TOTAL TIME: 30 Minutes
Prep: 15 Minutes Cook: 15 minutes
TOTAL INGREDIENTS: 12
MAKE IT FOR: Dinner to switch up your traditional rice and veggies platter with this tasty Indian seasoning.
- 2-3 medium potatoes peeled and cut into cubes
- 1 onion diced
- 3 cloves garlic minced
- 1 tbsp ginger root minced
- 1/2 tsp cayenne
- 1/2 tsp ground cumin
- 1/2 tsp ground coriander
- salt & pepper to taste
- 2-3 tbsp curry powder
- 2 large ripe tomatoes diced or pureed
- 1 14-oz can chickpeas drained, about 1-1/2 cups cooked
- 1 14-oz can coconut milk
Place the potatoes in a pot and cover with water. Boil for 10-12 minutes, or until fork tender. Drain and set aside.
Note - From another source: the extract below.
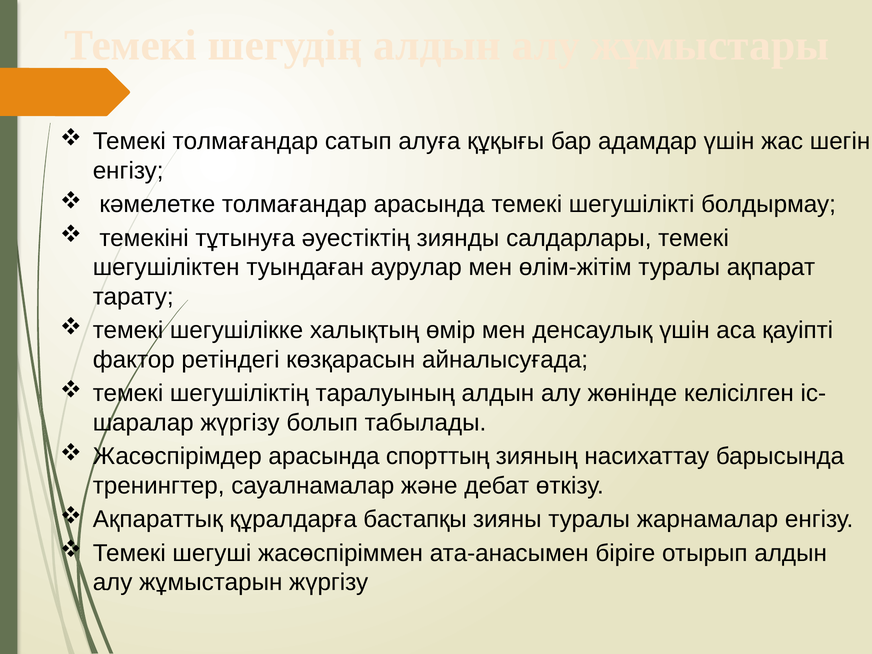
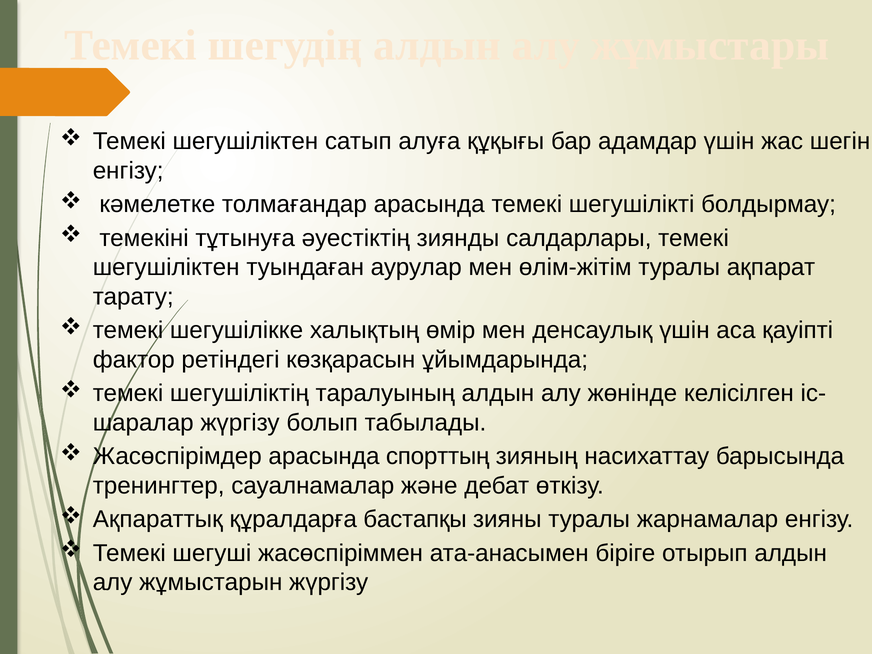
толмағандар at (245, 141): толмағандар -> шегушiлiктен
айналысуғада: айналысуғада -> ұйымдарында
Meanwhile, in a large pot, add in onion and garlic. Saute with oil/water on medium heat for 4-5 minutes, then add in ginger, spices, salt, and pepper.
Stir until incorporated, adding a splash of water to prevent sticking.
Once the spices are fragrant, add the tomatoes and chickpeas, then cover the pot.
Bring to a simmer and add in the coconut milk and potatoes.
Reduce the heat to low and cover the pot again for 5 more minutes.
Add more spices to taste if needed, then serve warm. Enjoy!